START Supplied text

Field data on tidal elevation, current speed and direction, water temperature, and tidal flat temperature within Xianshan Bay were utilized to verify model results using the root mean square error (RMSE), normalized root mean square error (NRMSE), and correlation coefficient (CC) as follows Eqs. (28)–(32):

$$RMSE=\sqrt{\frac{1}{N}\sum _{i=1}^N{(M_i-O_i)}^2}(28)$$

$$NRMSE=\sqrt{\frac{{\sum }_{i=1}^N{(M_i-O_i)}^2}{{\sum }_{i=1}^{N}O_i{}^2}}(29)$$

$$CC=\frac{1}{N}\sum _{i=1}^N\frac{(M_i-\overline{S})(O_i-\overline{O})}{S_M{S}_o}(30)$$

$$S_M=\sqrt{\sum _{i=1}^N{(M_i-\overline{S})}^2}(31)$$

$$S_o=\sqrt{\sum _{i=1}^N{(O_i-\overline{O})}^2}(32)$$

where M_i is the model result; O_i is the measured data; and $\overline{S}$ and $\overline{O}$ represent the means of the model results and measured data, respectively.

Verification of Sea Surface Level and Currents

Sea surface level verification (Figure 2) was conducted by comparing modeled and observed data. The locations of the two tide stations are indicated by T1 and T2 in Figure 1B. The verification time period was 10 d, from April 11 to 20, 2012. The NRMSE and CC at Tongzhao tide station was 0.34 and 0.97, respectively; these values were 0.36 and 0.97 for the Wushashan tide station. The simulated phase and amplitude were highly correlated with their measured counterparts, suggesting that the model was reliable.

FIGURE 2

Figure 2. Tide level validation: (A) Tongzhao station; and (B) Wushashan station.

END Supplied text
START Supplied data

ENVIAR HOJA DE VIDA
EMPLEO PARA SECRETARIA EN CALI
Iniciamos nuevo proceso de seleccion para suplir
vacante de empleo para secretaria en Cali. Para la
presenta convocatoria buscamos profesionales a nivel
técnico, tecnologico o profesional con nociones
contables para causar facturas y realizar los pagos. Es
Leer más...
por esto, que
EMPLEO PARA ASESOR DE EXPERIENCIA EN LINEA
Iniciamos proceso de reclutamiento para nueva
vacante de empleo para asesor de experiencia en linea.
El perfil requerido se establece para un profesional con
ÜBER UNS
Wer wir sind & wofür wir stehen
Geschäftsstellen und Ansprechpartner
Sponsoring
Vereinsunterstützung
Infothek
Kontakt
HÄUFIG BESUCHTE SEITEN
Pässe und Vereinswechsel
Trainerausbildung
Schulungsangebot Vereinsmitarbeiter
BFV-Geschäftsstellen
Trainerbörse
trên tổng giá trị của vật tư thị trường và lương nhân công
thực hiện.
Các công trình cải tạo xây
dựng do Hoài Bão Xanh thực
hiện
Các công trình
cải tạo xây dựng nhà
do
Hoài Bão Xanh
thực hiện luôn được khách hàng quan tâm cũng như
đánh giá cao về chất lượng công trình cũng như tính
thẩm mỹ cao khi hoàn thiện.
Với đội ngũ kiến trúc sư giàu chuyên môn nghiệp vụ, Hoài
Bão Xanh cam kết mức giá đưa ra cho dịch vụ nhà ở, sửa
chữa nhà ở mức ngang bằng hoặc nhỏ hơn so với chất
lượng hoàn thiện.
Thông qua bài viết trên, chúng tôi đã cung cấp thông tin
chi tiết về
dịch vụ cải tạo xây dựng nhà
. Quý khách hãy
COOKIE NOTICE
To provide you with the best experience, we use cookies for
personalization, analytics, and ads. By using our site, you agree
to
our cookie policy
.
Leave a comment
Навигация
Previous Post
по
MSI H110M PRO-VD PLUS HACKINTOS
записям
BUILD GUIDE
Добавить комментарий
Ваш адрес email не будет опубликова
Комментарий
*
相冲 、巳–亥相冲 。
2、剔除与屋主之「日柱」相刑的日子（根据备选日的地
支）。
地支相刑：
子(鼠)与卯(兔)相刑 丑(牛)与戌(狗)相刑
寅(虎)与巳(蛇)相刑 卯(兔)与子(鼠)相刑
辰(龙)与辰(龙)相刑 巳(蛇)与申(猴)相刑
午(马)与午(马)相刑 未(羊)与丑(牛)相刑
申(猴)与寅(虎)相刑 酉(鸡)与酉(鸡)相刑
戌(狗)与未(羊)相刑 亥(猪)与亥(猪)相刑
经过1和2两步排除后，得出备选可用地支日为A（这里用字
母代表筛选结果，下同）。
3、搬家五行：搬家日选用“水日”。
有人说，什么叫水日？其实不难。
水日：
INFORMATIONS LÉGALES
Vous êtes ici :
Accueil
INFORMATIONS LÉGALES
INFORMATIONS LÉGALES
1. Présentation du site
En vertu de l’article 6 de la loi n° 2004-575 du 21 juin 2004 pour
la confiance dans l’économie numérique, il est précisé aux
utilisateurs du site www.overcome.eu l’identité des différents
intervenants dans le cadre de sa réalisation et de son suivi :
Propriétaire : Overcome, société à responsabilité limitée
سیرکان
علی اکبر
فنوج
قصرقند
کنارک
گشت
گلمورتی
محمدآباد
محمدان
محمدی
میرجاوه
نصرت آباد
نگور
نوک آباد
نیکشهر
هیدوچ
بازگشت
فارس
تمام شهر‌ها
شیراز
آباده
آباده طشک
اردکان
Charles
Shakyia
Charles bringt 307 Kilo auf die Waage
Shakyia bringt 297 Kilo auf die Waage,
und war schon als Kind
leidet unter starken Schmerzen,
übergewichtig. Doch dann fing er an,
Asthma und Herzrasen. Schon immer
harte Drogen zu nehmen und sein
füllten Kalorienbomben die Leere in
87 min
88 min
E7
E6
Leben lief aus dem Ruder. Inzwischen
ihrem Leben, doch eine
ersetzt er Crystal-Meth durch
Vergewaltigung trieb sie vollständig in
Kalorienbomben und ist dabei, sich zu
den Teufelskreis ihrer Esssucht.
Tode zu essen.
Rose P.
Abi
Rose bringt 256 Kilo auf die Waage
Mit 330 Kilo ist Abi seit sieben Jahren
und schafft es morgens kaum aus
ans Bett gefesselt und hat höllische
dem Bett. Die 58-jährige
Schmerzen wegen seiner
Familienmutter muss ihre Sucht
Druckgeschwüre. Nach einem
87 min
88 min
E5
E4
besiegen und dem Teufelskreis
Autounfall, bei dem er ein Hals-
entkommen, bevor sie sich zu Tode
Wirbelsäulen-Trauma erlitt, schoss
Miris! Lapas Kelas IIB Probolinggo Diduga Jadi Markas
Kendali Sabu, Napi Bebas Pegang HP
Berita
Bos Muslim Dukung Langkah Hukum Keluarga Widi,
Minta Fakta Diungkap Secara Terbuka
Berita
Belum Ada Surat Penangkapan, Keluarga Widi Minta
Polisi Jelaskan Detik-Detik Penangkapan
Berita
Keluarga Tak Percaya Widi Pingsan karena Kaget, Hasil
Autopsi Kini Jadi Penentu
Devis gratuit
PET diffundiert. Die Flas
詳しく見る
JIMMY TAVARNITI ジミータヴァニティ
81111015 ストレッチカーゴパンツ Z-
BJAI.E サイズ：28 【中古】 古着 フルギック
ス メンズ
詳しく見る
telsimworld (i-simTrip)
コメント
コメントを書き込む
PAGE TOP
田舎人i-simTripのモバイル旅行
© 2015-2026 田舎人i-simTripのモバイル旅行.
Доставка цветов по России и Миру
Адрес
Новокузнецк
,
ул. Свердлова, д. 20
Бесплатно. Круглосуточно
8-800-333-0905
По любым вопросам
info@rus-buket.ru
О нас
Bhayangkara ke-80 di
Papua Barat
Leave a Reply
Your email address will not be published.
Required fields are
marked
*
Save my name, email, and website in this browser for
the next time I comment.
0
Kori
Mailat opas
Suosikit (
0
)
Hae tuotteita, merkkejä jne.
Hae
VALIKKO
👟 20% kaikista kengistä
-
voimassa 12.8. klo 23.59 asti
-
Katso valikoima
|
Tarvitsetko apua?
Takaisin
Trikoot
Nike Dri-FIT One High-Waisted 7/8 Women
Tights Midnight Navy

END Supplied data

### Instructions
A – Rewrite the Xianshan Bay model verification text, beginning at the words "Field data on" and stopping after "measured data, respectively.", with "utilized" replaced by "used".
B – List every statistical measure that the Xianshan Bay model verification text uses to compare model results with field data.
C – Write the next part of the Xianshan Bay model verification text, picking up after its last line.

### Per-task outputs
A –
Field data on tidal elevation, current speed and direction, water temperature, and tidal flat temperature within Xianshan Bay were used to verify model results using the root mean square error (RMSE), normalized root mean square error (NRMSE), and correlation coefficient (CC) as follows Eqs. (28)–(32):

$$RMSE=\sqrt{\frac{1}{N}\sum _{i=1}^N{(M_i-O_i)}^2}(28)$$

$$NRMSE=\sqrt{\frac{{\sum }_{i=1}^N{(M_i-O_i)}^2}{{\sum }_{i=1}^{N}O_i{}^2}}(29)$$

$$CC=\frac{1}{N}\sum _{i=1}^N\frac{(M_i-\overline{S})(O_i-\overline{O})}{S_M{S}_o}(30)$$

$$S_M=\sqrt{\sum _{i=1}^N{(M_i-\overline{S})}^2}(31)$$

$$S_o=\sqrt{\sum _{i=1}^N{(O_i-\overline{O})}^2}(32)$$

where M_i is the model result; O_i is the measured data; and $\overline{S}$ and $\overline{O}$ represent the means of the model results and measured data, respectively.

B – Root mean square error (RMSE), normalized root mean square error (NRMSE), and correlation coefficient (CC).

C –
Model results were verified using measured flow velocity and direction data during the spring tides in April. The locations of stations used for velocity and direction are marked as C1, C2, and C3 in Figure 1B; the verification results are shown in Figure 3, and the error analysis results for C1, C2, and C3 are listed in Table 1. The NRMSE was found to be small, while the CC was large; this suggests good model performance in terms of reproducing tidal levels and currents. We have also published articles including a lot of verifications on sea surface level and currents (Li et al., 2017a,b). These verifications include several stations and different time periods.

FIGURE 3

Figure 3. (A) Validation of tidal current speed. From left to right: C1, C2, and C3 stations. From top to bottom: surface layer, 0.2 H, 0.4 H, 0.6 H, 0.8 H, and bottom layer; (B) same as (A), except relating to the validation of flow direction.

TABLE 1

Table 1. Error analysis of flow velocity and direction.

Water Temperature Verification

Water temperature data at three stations (M1, O1, and Z1) were used to verify water temperature simulations. The M1 station contains water temperature data of six layers from the surface to the bottom layer, spanning from April 14 to 15, 2012. The O1 and Z1 stations have three observation periods including April 14 to 15, April 18 to 19, and April 21 to 22, 2012; these stations only contain monitoring data for the middle layer. Figure 4 presents the verification results, while Table 2 provides the error analysis. Temperature verification at these stations suggests that model results were relatively accurate.

FIGURE 4

Figure 4. Water temperature validation at M1 station from April 14 to 15, 2012: (A) surface layer; (B) 0.2 H; (C) 0.4 H; (D) 0.6 H; (E) 0.8 H; (F) bottom. Validation of seawater temperature in the middle layer at (G–I): O1 station; (J–L): Z1 station; for (G,J): 04/14/2012–04/15/2012; (H,K): 04/18/2012–04/19/2012; (I,L): 04/21/2012–04/22/2012. Tidal flat temperature validation: (M) surface layer; (N): middle layer; (O): bottom layer.

TABLE 2

Table 2. Error analysis of water temperatures.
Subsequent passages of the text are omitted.